■ Saved entries
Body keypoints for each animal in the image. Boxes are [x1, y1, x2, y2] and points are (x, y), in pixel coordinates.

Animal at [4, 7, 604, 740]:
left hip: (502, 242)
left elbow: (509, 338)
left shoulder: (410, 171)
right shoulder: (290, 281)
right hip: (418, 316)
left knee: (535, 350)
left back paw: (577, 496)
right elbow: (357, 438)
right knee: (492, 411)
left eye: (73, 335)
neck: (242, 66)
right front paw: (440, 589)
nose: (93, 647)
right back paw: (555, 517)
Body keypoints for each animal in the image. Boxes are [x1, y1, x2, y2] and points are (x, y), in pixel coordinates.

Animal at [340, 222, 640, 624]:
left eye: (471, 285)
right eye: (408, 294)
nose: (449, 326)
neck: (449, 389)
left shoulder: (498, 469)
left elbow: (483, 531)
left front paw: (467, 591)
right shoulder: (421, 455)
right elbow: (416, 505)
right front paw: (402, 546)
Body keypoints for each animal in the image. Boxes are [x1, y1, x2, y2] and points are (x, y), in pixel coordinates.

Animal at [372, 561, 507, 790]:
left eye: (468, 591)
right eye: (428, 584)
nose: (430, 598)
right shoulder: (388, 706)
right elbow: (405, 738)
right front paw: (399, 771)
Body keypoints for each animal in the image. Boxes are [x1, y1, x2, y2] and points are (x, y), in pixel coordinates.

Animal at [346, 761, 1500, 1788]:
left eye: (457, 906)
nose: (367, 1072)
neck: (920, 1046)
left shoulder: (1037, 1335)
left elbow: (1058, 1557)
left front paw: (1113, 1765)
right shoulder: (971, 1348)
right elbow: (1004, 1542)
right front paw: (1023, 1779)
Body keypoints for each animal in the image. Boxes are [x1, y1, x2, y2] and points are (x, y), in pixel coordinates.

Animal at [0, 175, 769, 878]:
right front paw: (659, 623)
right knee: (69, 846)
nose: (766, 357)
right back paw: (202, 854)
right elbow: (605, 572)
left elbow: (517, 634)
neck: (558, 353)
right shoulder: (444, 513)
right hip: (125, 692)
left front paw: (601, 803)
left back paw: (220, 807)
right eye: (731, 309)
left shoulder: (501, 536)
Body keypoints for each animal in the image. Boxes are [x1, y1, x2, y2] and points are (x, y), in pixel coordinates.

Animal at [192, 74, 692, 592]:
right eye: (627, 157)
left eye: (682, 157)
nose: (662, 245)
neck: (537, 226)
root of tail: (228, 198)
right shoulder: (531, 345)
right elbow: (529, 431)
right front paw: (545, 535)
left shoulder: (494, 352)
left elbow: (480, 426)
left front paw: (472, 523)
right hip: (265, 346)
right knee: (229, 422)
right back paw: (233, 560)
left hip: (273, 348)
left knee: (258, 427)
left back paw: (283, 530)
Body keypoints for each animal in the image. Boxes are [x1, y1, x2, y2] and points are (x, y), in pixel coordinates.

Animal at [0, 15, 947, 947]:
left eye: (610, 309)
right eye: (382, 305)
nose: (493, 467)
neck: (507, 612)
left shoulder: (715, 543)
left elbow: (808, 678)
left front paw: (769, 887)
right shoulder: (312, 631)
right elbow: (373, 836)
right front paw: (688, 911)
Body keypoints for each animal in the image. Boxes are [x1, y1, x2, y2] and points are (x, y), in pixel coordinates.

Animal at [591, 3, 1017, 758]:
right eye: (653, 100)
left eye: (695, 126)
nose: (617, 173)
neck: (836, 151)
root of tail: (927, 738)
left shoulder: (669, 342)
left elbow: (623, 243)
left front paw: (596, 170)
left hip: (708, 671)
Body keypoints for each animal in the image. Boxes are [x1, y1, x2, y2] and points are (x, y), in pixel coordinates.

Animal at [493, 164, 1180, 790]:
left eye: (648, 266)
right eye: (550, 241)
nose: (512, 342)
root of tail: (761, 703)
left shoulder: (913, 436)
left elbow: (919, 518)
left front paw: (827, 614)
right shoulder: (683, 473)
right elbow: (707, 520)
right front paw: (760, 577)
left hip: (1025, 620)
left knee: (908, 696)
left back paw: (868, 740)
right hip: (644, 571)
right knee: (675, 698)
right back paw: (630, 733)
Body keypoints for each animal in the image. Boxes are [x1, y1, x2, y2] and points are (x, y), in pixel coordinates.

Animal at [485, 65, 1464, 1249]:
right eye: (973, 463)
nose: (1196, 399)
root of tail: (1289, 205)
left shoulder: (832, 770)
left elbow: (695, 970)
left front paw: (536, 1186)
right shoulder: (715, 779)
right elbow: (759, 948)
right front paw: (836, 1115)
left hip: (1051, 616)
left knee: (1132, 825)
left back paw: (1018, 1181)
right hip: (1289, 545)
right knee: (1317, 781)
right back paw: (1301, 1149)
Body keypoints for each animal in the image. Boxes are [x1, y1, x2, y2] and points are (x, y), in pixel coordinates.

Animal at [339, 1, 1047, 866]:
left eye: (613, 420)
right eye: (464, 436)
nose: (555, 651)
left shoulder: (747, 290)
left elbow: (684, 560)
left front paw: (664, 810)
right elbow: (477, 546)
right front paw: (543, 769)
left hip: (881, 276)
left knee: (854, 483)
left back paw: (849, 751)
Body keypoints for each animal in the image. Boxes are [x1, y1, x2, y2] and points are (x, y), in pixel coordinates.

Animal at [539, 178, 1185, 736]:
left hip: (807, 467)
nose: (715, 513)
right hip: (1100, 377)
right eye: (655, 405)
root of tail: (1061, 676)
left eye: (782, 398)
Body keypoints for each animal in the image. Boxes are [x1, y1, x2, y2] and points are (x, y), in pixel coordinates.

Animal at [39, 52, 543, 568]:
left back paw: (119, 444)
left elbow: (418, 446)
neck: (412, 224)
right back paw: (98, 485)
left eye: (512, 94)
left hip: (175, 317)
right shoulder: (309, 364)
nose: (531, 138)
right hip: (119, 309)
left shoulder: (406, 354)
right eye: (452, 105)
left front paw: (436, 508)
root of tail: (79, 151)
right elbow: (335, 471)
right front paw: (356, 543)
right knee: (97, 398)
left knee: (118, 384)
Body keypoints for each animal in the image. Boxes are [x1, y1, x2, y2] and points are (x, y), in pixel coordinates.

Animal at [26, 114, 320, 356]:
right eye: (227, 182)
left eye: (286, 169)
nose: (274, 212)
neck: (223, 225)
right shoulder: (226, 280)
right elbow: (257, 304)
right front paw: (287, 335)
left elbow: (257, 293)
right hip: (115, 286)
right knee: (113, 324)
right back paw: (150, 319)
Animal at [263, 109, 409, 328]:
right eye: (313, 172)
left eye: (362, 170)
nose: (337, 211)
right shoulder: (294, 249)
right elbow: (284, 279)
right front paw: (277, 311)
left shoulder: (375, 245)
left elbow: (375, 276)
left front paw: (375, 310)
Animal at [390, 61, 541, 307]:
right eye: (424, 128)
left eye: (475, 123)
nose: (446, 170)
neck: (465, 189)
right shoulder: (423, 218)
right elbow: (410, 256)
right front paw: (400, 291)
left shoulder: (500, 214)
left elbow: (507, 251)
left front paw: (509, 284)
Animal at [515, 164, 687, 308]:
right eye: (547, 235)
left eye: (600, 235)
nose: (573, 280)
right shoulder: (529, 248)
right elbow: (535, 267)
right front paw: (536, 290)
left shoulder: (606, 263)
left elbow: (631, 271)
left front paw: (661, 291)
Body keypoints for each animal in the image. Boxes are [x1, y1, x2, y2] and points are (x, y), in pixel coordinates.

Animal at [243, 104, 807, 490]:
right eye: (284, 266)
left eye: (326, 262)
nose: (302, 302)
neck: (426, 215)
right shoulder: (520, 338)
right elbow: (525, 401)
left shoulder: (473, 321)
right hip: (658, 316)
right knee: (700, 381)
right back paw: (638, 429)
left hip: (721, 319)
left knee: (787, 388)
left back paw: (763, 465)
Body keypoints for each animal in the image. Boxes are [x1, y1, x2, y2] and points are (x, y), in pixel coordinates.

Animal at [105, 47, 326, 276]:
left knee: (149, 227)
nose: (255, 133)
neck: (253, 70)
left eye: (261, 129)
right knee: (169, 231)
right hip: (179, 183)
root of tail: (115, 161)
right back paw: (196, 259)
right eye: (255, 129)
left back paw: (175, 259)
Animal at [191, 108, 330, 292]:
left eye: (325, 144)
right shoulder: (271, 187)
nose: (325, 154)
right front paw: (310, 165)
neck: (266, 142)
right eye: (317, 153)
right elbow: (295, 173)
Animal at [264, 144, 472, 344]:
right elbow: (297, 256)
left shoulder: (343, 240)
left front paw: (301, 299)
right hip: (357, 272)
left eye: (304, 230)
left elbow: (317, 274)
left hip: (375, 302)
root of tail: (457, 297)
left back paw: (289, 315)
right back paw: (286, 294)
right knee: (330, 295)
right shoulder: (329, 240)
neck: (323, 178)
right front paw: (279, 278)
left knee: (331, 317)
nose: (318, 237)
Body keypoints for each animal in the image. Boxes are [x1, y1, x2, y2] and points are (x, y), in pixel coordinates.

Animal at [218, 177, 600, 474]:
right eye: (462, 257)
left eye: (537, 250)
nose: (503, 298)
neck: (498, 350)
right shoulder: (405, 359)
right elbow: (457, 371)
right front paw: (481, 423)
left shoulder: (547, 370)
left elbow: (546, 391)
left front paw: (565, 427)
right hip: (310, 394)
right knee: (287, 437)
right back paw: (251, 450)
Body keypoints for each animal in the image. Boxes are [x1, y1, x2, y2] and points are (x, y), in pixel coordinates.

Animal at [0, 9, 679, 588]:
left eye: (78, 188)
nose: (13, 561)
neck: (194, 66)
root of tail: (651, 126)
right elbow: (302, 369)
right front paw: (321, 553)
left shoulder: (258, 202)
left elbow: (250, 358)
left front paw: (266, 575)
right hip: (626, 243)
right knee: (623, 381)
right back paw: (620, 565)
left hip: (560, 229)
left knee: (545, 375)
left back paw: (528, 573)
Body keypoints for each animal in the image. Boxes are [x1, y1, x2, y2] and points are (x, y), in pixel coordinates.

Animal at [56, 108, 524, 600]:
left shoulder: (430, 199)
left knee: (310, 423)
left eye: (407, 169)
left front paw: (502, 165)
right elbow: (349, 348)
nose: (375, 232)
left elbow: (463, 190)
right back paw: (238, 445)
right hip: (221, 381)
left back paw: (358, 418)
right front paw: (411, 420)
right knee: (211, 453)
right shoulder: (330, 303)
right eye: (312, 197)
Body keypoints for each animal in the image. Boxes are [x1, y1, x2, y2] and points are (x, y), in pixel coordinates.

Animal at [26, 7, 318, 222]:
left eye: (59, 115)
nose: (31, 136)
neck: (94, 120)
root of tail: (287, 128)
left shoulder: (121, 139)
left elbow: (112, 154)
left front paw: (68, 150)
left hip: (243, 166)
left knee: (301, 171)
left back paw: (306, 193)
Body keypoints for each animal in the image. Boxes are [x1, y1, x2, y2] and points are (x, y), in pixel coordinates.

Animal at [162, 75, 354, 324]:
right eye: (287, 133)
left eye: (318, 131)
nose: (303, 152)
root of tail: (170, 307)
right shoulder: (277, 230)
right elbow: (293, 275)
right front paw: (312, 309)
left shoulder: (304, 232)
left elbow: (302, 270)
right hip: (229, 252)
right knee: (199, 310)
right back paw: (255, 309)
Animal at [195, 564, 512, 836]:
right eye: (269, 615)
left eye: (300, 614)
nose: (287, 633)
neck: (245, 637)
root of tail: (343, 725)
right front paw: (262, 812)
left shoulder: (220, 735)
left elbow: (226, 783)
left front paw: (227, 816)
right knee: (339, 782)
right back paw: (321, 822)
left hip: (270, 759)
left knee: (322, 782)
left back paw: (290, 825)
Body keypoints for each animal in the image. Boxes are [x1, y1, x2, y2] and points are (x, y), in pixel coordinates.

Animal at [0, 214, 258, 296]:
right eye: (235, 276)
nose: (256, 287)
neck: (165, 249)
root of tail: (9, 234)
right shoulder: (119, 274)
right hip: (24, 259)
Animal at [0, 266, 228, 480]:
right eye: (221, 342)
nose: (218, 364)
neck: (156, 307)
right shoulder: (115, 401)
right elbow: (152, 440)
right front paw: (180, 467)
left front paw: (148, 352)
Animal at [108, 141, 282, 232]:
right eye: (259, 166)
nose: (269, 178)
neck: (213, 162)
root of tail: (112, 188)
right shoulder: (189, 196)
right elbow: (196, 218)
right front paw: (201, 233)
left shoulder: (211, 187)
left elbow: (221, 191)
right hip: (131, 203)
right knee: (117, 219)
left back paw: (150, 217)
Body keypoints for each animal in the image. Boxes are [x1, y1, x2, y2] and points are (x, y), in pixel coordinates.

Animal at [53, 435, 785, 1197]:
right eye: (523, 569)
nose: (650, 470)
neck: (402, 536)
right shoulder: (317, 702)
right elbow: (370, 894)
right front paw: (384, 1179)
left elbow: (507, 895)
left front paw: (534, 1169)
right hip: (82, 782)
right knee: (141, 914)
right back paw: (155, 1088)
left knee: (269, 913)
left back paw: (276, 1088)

■ WORK REQUIRED
Write out, from the lines above, only those from the line with "right elbow: (284, 279)" to the line with "left shoulder: (606, 263)", exactly as given, including the first and the last.

■ EXERCISE RESPONSE
right elbow: (284, 279)
right front paw: (277, 311)
left shoulder: (375, 245)
left elbow: (375, 276)
left front paw: (375, 310)
Animal at [390, 61, 541, 307]:
right eye: (424, 128)
left eye: (475, 123)
nose: (446, 170)
neck: (465, 189)
right shoulder: (423, 218)
right elbow: (410, 256)
right front paw: (400, 291)
left shoulder: (500, 214)
left elbow: (507, 251)
left front paw: (509, 284)
Animal at [515, 164, 687, 308]:
right eye: (547, 235)
left eye: (600, 235)
nose: (573, 280)
right shoulder: (529, 248)
right elbow: (535, 267)
right front paw: (536, 290)
left shoulder: (606, 263)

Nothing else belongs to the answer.